Is the inclusion function $ i_{AB}:A \to B$ the same function as the composition of the two identity functions $id_A:A \to A$ and $id_B:B \to B$ ? In other words, is the following equation true?

$$ i_{AB}=id_B \circ id_A $$

The answer seems to depend on the rules for composing functions. If, when composing $g \circ f$, the codomain of $f$ is allowed to be a subset of the domain of $g$, then the answer is yes. But if the codomain of $f$ is required to equal the domain of $g$, then the answer is no. So, which is it?

This particular "rule of function composition" has been discussed before. There was no consensus and it seemed inconsequential.
Composition of functions in Munkres' Topology
domain of composite function (is there a set rule)

But this is a case where it actually matters. If the answer to my question is yes, then it gives me a neat way of proving something is an inclusion function.

If the answer is no, then $id_B \circ id_A$ would be an illegal composition. In order to compose $id_A$ and $id_B$, you'd need to stick $i_{AB}$ in between them.

$$id_B \circ i_{AB} \circ id_A$$

Answer 1

Which conditions to use to define function composition is ultimately a convention, and which to choose depends on how you intend to manipulate function composition.

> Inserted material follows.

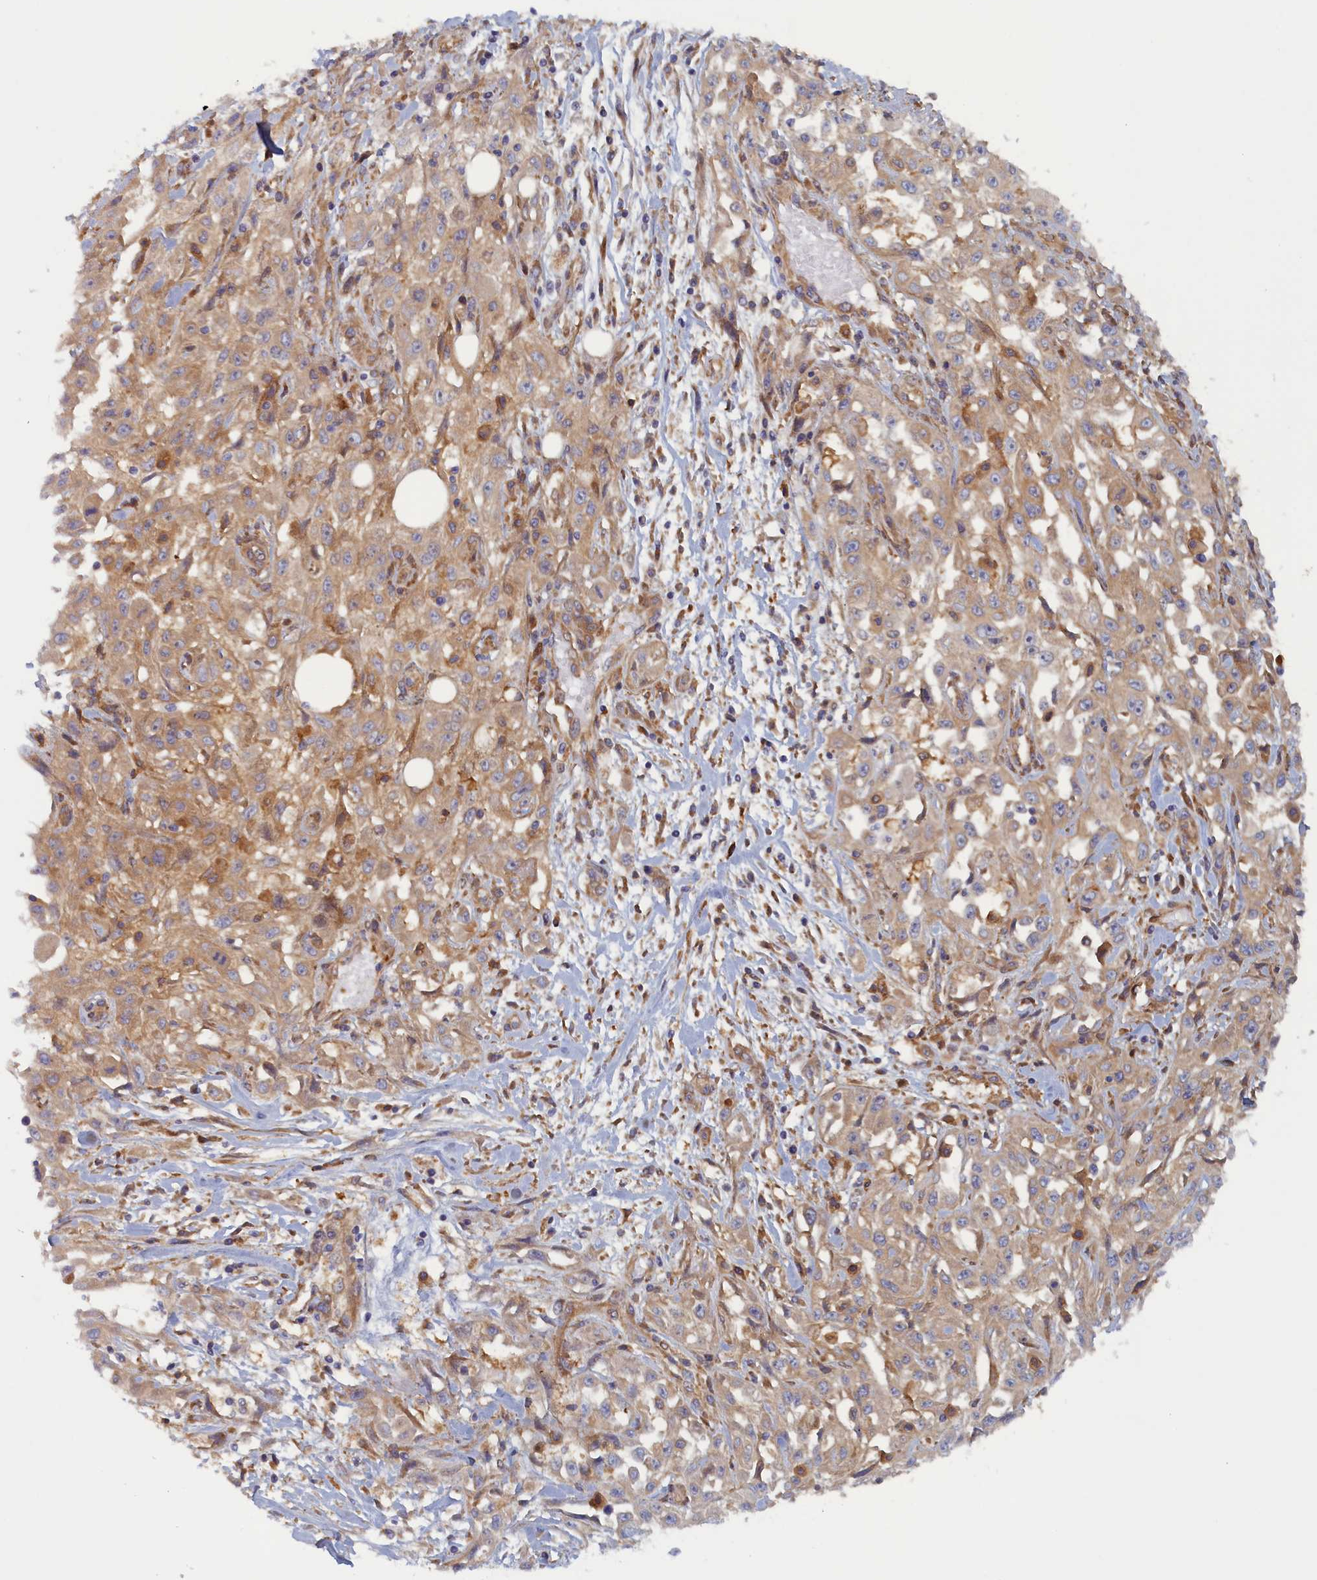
{"staining": {"intensity": "weak", "quantity": ">75%", "location": "cytoplasmic/membranous"}, "tissue": "skin cancer", "cell_type": "Tumor cells", "image_type": "cancer", "snomed": [{"axis": "morphology", "description": "Squamous cell carcinoma, NOS"}, {"axis": "morphology", "description": "Squamous cell carcinoma, metastatic, NOS"}, {"axis": "topography", "description": "Skin"}, {"axis": "topography", "description": "Lymph node"}], "caption": "A brown stain labels weak cytoplasmic/membranous staining of a protein in human skin cancer tumor cells.", "gene": "TMEM196", "patient": {"sex": "male", "age": 75}}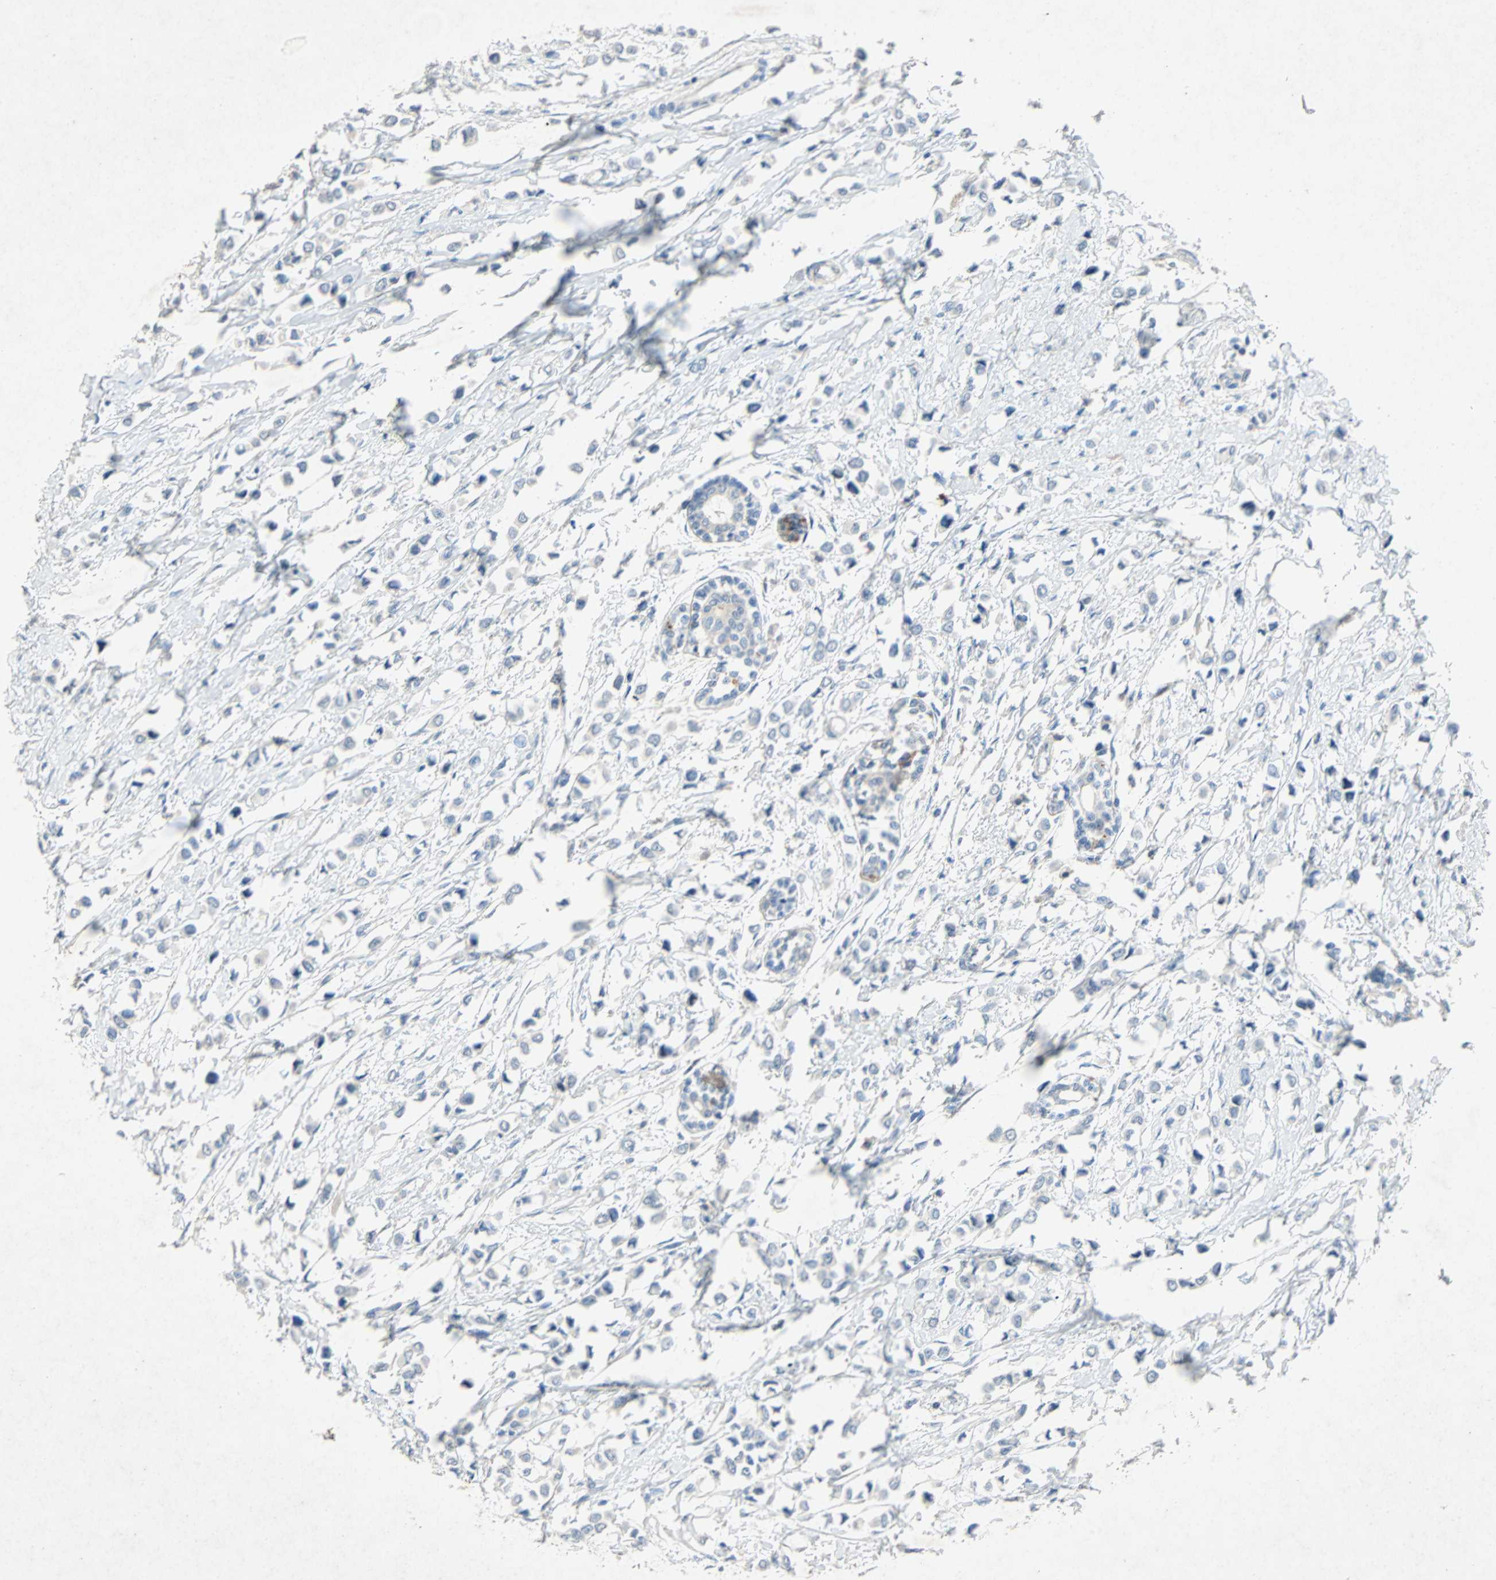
{"staining": {"intensity": "negative", "quantity": "none", "location": "none"}, "tissue": "breast cancer", "cell_type": "Tumor cells", "image_type": "cancer", "snomed": [{"axis": "morphology", "description": "Lobular carcinoma"}, {"axis": "topography", "description": "Breast"}], "caption": "A histopathology image of lobular carcinoma (breast) stained for a protein demonstrates no brown staining in tumor cells.", "gene": "PCDHB2", "patient": {"sex": "female", "age": 51}}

In the present case, if we write $i_{AB} = i_B \circ i_A$, then the result of composing the 2 bijections $i_A$ and $i_B$ is the injection $i_{AB}$, which is not a bijection unless $A = B$. So the formula is wrong, either because we refuse to consider $id_B \circ id_A$, or because considering it breaks theorems we wish to use afterwards.

We can still write $id_{AB} \mid^A = id_A$ to restrict the range $B$ of $i_{AB}$ to the image $A$ of $id_A$. The formula $id_B \circ i_{AB} \circ id_A$ is also well-formed.